The convention introduces strict liability for shipowners.[2]
In cases when the shipowner is deemed guilty of fault for an instance of oil pollution, the convention does not cap liability.
When the shipowner is not at fault, the convention caps liability at between 3 million special drawing rights (SDR) for a ship of 5,000 GT to 59.7 million SDR for ships over 140,000 GT.
The 2000 Amendments
Adoption: 18 October 2000
Entry into force: 1 November 2003
The amendments raised the compensation limits by 50 percent compared to the limits set in the 1992 Protocol, as follows:
For a ship not exceeding 5,000 gross tonnage, liability is limited to 4.51 million SDR (US$5.78 million)

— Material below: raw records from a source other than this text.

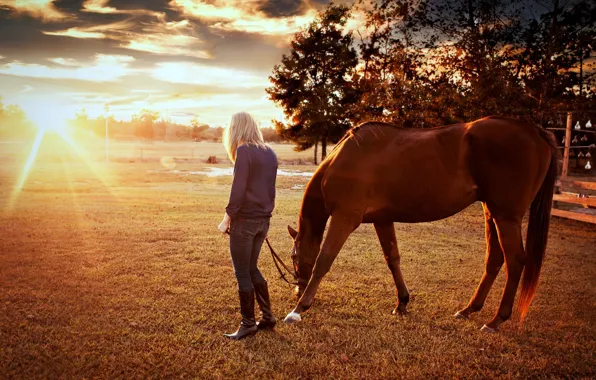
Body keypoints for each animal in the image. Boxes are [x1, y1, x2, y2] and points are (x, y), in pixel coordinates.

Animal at [282, 116, 556, 332]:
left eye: (294, 257)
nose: (297, 290)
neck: (346, 158)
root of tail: (533, 131)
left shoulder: (344, 218)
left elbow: (323, 260)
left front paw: (299, 309)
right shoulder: (382, 219)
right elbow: (392, 259)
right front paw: (402, 302)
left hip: (506, 216)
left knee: (515, 261)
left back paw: (496, 320)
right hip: (491, 212)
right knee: (494, 259)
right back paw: (469, 309)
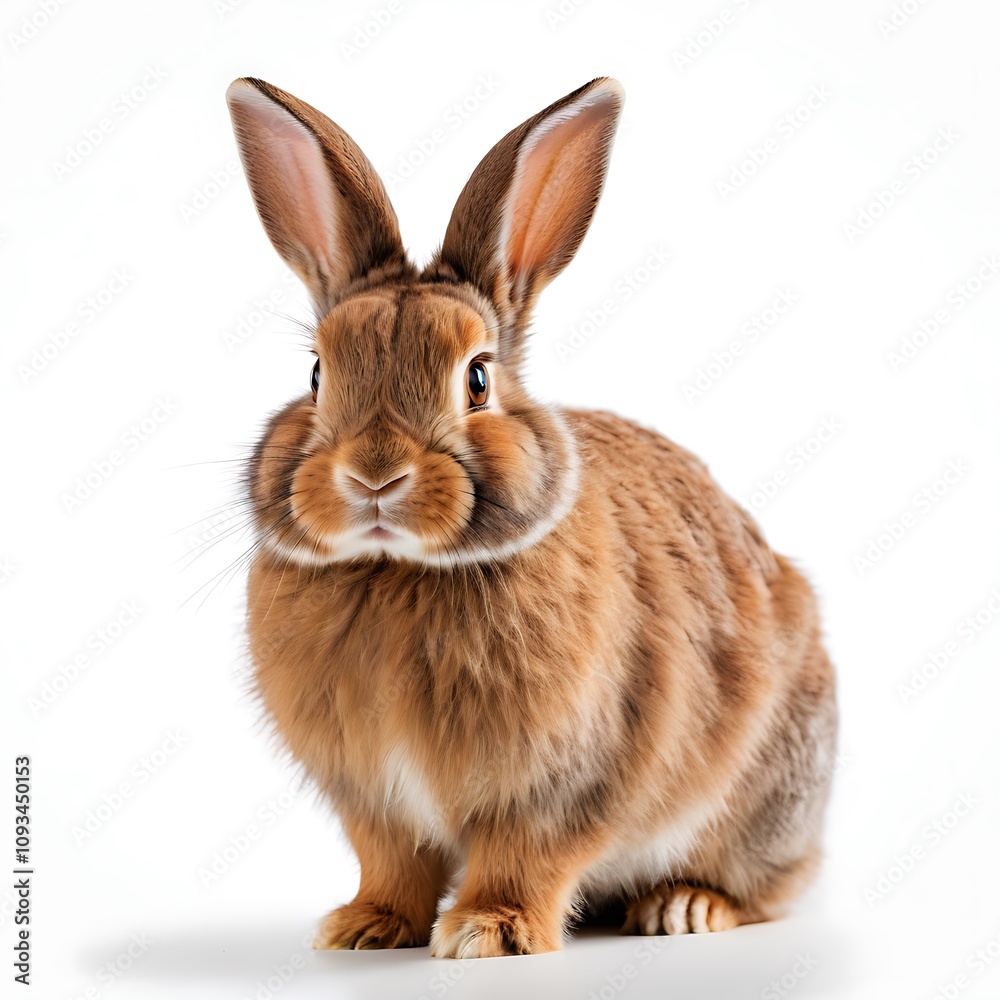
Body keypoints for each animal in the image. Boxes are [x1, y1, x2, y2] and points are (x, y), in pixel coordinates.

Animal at [226, 75, 837, 959]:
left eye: (478, 378)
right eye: (316, 374)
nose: (374, 475)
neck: (399, 570)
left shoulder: (562, 782)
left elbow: (526, 856)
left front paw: (488, 932)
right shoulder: (373, 800)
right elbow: (392, 861)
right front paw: (365, 927)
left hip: (766, 794)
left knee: (766, 886)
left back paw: (685, 907)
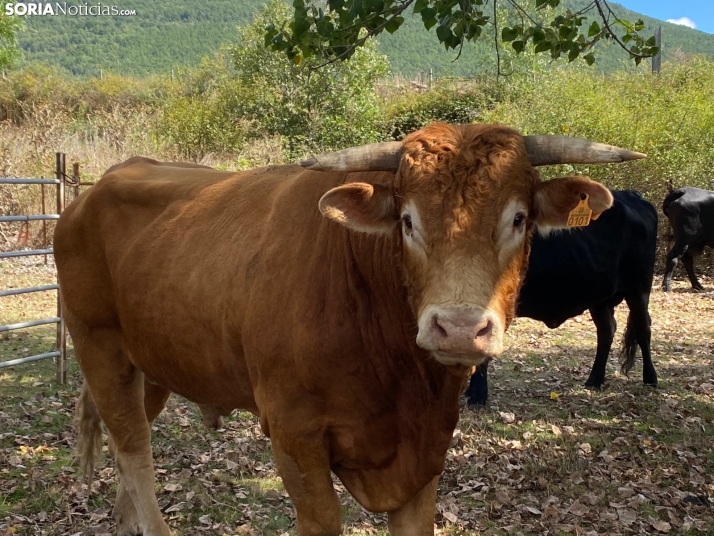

For a ship 5,000 to 140,000 gross tonnage: liability is limited to 4.51 million SDR plus 631 SDR for each additional gross tonne over 5,000
For a ship over 140,000 gross tonnage: liability is limited to 89.77 million SDR
The HNS Convention to compensation for damages occurring from spill of dangerous goods is based on the same legal framework.[3]
As of September 2016, 136 states, representing 97.5 per cent of the world fleet, are contracting parties to the CLC Protocol of 1992, which amends the original CLC Convention.[4] Bolivia, North Korea, Honduras, and Lebanon—which are generally flag of convenience states—have not ratified the treaty.[5]
The United States of America is not a signatory to CLC, despite considerable involvement in its formulation. This is due to significant nation legislation such as the Oil Pollution Act, 1990, so signing the CLC was deemed unnecessary.[6]